A proposta do grupo, que também é apoiado pelo Instituto Serrapilheira, é lançar mão de uma nova abordagem para o uso do Índice de Condições de Moradia (ICM), técnica que leva em conta as condições da construção e do quintal e o grau de sombreamento, com a agregação de informações sobre as condições das fachadas dos imóveis e, desse modo, permitir a identificação rápida de áreas de maior risco para a presença do vetor de forma ágil.
A ideia é utilizar imagens de fachadas no nível da rua, como as exibidas, por exemplo, no recurso Google Street View , do Google Maps , ou no OpenStreetMap , da Wikipédia, em conjunto com técnicas de inteligência artificial, para classificar os imóveis do ponto de vista das condições da fachada, sem necessidade de visitá-los. A essa metodologia computacional os cientistas deram o nome de PCINet.

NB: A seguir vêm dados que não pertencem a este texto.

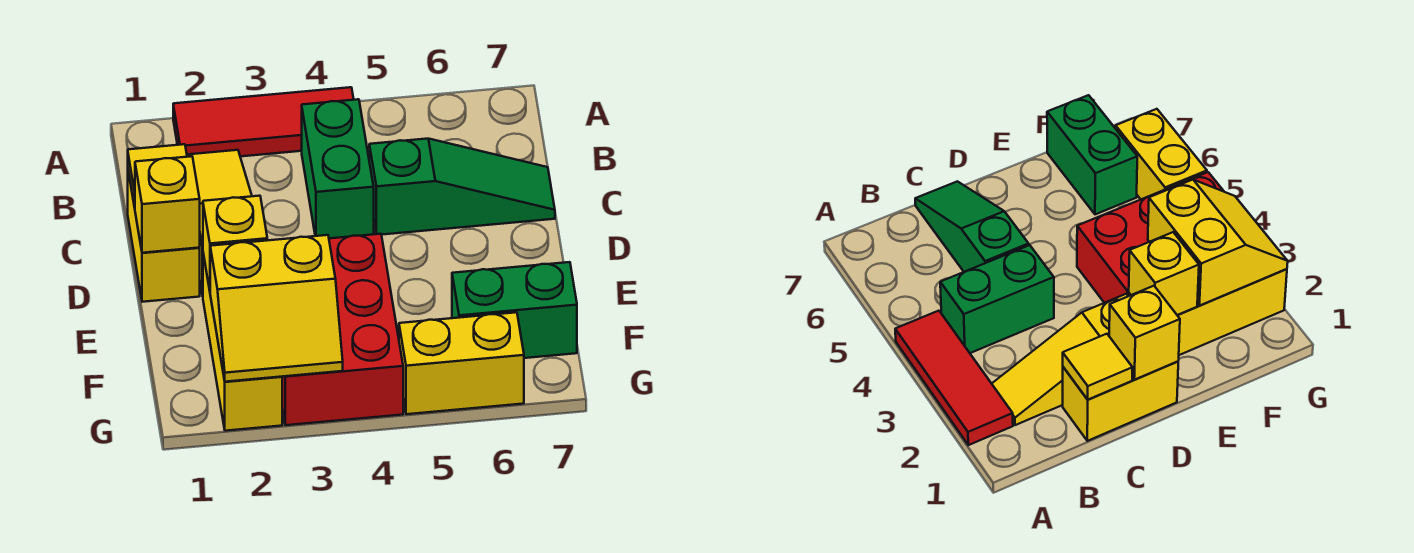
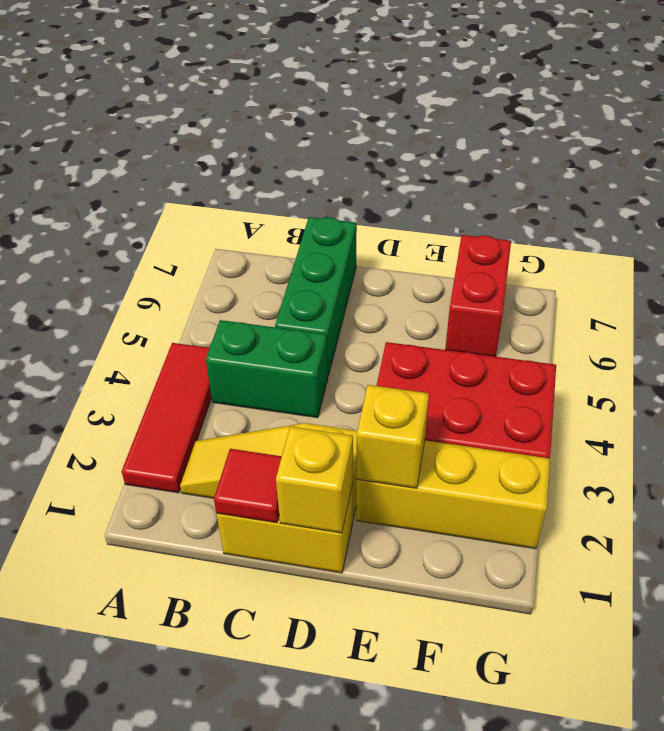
yellow tile C1 level 2 -> red tile C1 level 2
green slope C5:C7 level 1 top 5 -> green brick C5:C7 level 1
yellow slope F2:G3 level 2 top F -> none
green brick F6:F7 level 1 -> red brick F6:F7 level 1
yellow brick G5:G6 level 1 -> none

Para testar a eficácia do modelo, o grupo visitou os edifícios de 200 quarteirões da cidade de Campinas, mediu os três componentes tradicionais do ICM (condições da construção e do quintal, além do grau de sombreamento), classificou as condições das fachadas e as fotografou. Os dados coletados alimentaram o PCINet, que se mostrou capaz de prever as condições das fachadas dos edifícios com base apenas no uso de fotografias. Observou-se também que as condições da fachada se correlacionaram com as do edifício e do quintal, e razoavelmente bem com as de sombreamento.

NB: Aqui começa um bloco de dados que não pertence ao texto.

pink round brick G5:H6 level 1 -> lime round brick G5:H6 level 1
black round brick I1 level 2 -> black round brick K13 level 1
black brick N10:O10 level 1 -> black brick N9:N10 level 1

“O uso de imagens do nível da rua, como as fornecidas pelo Google Street View ou OpenStreetMap , e do PCINet poderiam ajudar a otimizar o monitoramento do A. aegypti , reduzindo o número de visitas presenciais necessárias para identificar edifícios, quarteirões e bairros com maior risco de arboviroses como a dengue, direcionando as atividades de controle para essas áreas”, diz , coordenador do estudo e professor do Laboratório de Análise Espacial em Saúde (Laes) da Faculdade de Saúde Pública (FSP-USP).
Ações direcionadas
Os próximos passos, em um futuro projeto, incluem a validação da técnica em cidades de tamanhos e características distintas – estão nos planos Campinas, Indaiatuba, Santa Bárbara do Oeste, Ribeirão Preto e São José do Rio Preto. Uma vez validada, a metodologia poderá ser aplicada em qualquer município brasileiro (ou mesmo mundial). Com isso, os pesquisadores acreditam que poderão indicar aos municípios as regiões com maior probabilidade de se encontrar o vetor e, portanto, maior risco de arboviroses.
De acordo com Chiaravalloti, a ideia é que órgãos do governo tenham condições de promover um trabalho de combate à dengue, zika e chikungunya mais direcionado e exclusivo nas áreas de risco.
O estudo também contou com a participação de pesquisadores do Grupo de Vigilância Epidemiológica de Campinas, do Instituto de Energia e Ambiente da USP (IEE-USP), do Instituto Pasteur de São Paulo e da University of Stirling (Reino Unido).